Poi, lentamente, le fiamme si fecero meno intense, e riuscii a riaprire gli occhi. Il fuoco non minacciava più di congelarmi. Faceva freddo, ma stava diventando più sopportabile. Era come se un globo di luce calda mi stesse riscaldando dall'interno. Si trovava all'altezza dello stomaco e si stava espandendo rapidamente.

«Fagli bere ancora un po' di Pepper» disse una voce lontana.

«Ma non gli farà male?»

«Ha già recuperato colore.»

«Ma la reazione con l'antidoto...»

«Macché! L'alcol è la cura a tutti i mali. Lo scalderà. È talmente freddo che potrei usare la sua bocca come un freezer per i ghiaccioli.»

Avvertii una sostanza bruciante scorrermi lungo la gola e tossii.

L'appartamento vuoto e freddo svanì e, all'improvviso, mi ritrovai in un angolo buio. Ero sdraiato su un pavimento nero e lucido, avvolto in diversi strati di coperte. Qualcuno mi stava sostenendo la schiena con braccio.

«Si è risvegliato!» esclamò il mio infermiere. La sua sagoma era indistinta, non riuscivo a metterla a fuoco.

«Hai visto che l'alcol funziona sempre?» disse un'altra voce, dal timbro femminile.

Io emisi un fievole gorgoglio e la figura davanti a me si avvicinò di nuovo.

«Non sforzarti, amico. Sei quasi morto! Ma ecco il nettare degli dei. Bevine ancora, starai meglio.»

Mi accostò una superficie di plastica alle labbra e mi spinse a ingollare qualche sorso del liquido. Aveva un sapore tanto intenso da farmi strizzare gli occhi, e ne sputai un po' sulla divisa del mio salvatore, macchiandola di nero.

«Oh, cacchio... vabbè, tanto questa divisa non mi serviva più» disse, in tono gioviale. «Almeno ti sei riscaldato un po'. Adesso stai buono qui e riposati.»

Emisi un altro gorgoglio, più udibile del precedente.

«Come?

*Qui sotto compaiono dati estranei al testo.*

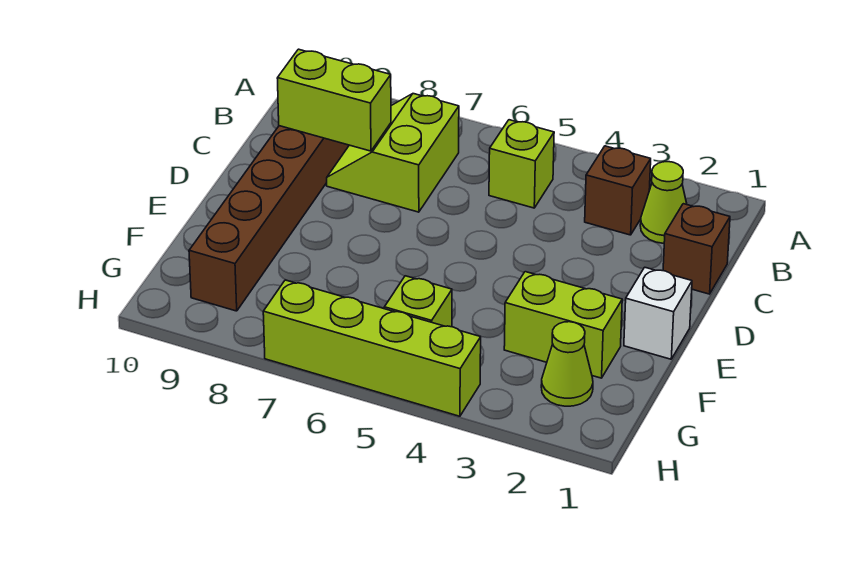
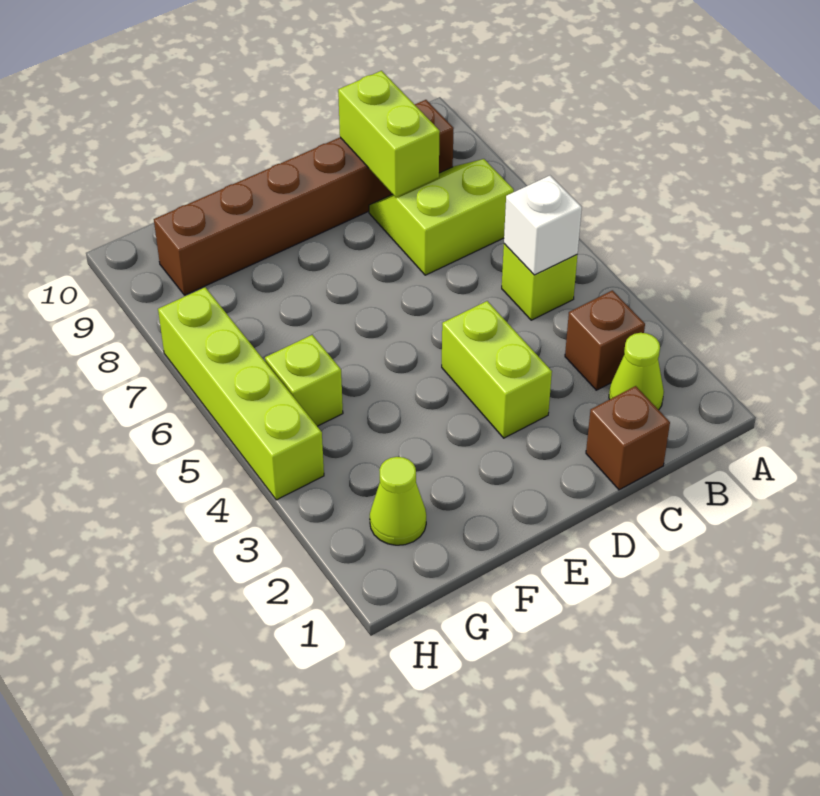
white 1x1 brick [624,267,692,359] -> white 1x1 brick moved to [504,176,582,275]
lime 1x2 brick [504,272,622,378] -> lime 1x2 brick moved to [442,301,552,438]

Chi sono io? Beh, non ha importanza, adesso. Ti abbiamo salvato. Sei al sicuro. Vedrai che andrà tutto bene, ormai il veleno è stato annientato dall'antidoto, ma ci vorrà un po' affinché il tuo corpo lo smaltisca.»

Cercai di toccarmi il collo. Mi faceva male e mi lamentai finché il salvatore non lo esaminò.

«Cos'è questa macchia scura?»

C'era stato qualcun altro con me. Qualcuno di cui non mi ricordavo con chiarezza.

«Non preoccuparti, ora la levo. Sentirai solo un piccolo dolore. È come se ci fosse qualcosa sotto la tua pelle.»

Non sentii nulla, nemmeno quando l'uomo in divisa mi praticò un'incisione a X sul collo, estraendone qualcosa. La gettò via senza pensarci e mi disinfettò la ferita, per poi piazzarvi sopra un cerotto.

Quel gesto mi fece sentire malinconico, ma ero troppo stanco per pensarci. L'uomo mi prese in braccio e mi adagiò in una brandina, per poi tirare una tenda. L'ambiente circostante diventò buio e chiusi gli occhi, addormentandomi all'istante.